Я сошел – почти свалился – с седла. Никогда в жизни больше не буду офорлом… Впрочем, жизни моей осталось совсем чуть-чуть.
– Сын вернулся, – голос Розы позвякивал от напряжения. – И хочет сказать господину магу… Что ты хочешь сказать, Кноф?
– Я не убивал отца, – проговорил мальчишка голосом крупного хриплого петуха. – Я… уехал. Потом передумал. Спрыгнул с поезда за поворотом… И я видел, с кем он встречался в лесу.
– С кем? – наши с Аррфом голоса слились в один.
– С Горицветкой, – выдавил мальчишка. – Девка тут есть такая. Он ей ожерелье подарил!
* * *
Горицветке было семнадцать лет. Длинный патлатый Кноф влюбился в нее так сильно, что даже временами ненавидел.
Она над ним смеялась. Считала сопляком.
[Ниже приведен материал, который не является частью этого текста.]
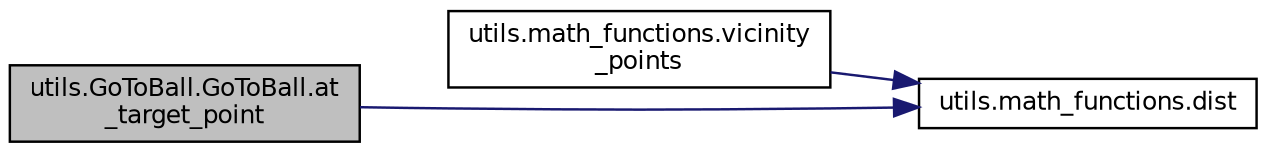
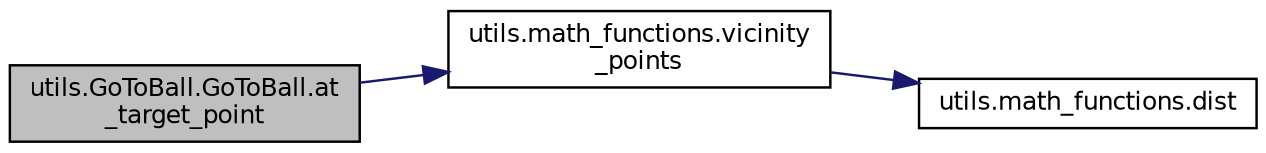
  digraph {
    rankdir=LR
    node [color=black fillcolor=white fontname=Helvetica fontsize=10 shape=record style=filled]
    edge [color=midnightblue fontname=Helvetica fontsize=10 labelfontname=Helvetica labelfontsize=10 style=solid]
    n1 [fillcolor=grey75 fontcolor=black height=0.2 label="utils.GoToBall.GoToBall.at\l_target_point" width=0.4]
    n2 [height=0.2 label="utils.math_functions.vicinity\l_points" width=0.4]
    n3 [height=0.2 label="utils.math_functions.dist" width=0.4]
-   n1 -> n3
+   n1 -> n2
    n2 -> n3
  }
Когда он однажды подстерег ее у колодца поздно вечером, в темноте, и предложил, может быть, слишком грубо, свою любовь – она ударила его коромыслом по уху. Разозлившись, он намотал ее косу на кулак, но девчонка стала кричать, и он ушел.
Он был барон по крови. Барон и наполовину йоллец, господин. Он готов был пойти к отцу и потребовать, чтобы эту дрянь отдали за него – прямо сейчас, насильно, пусть и без приданого. Ну и что, что Кнофу пятнадцать лет! Он еще в тринадцать стал мужчиной, и о его мужской силе шептались девки в поселке.
Он удержался и не пошел к отцу. И, как оказалось позже, правильно сделал. Потому что не успело его распухшее ухо вернуть нормальную форму, как у Горицветки обнаружилось на шее ожерелье из морских камушков.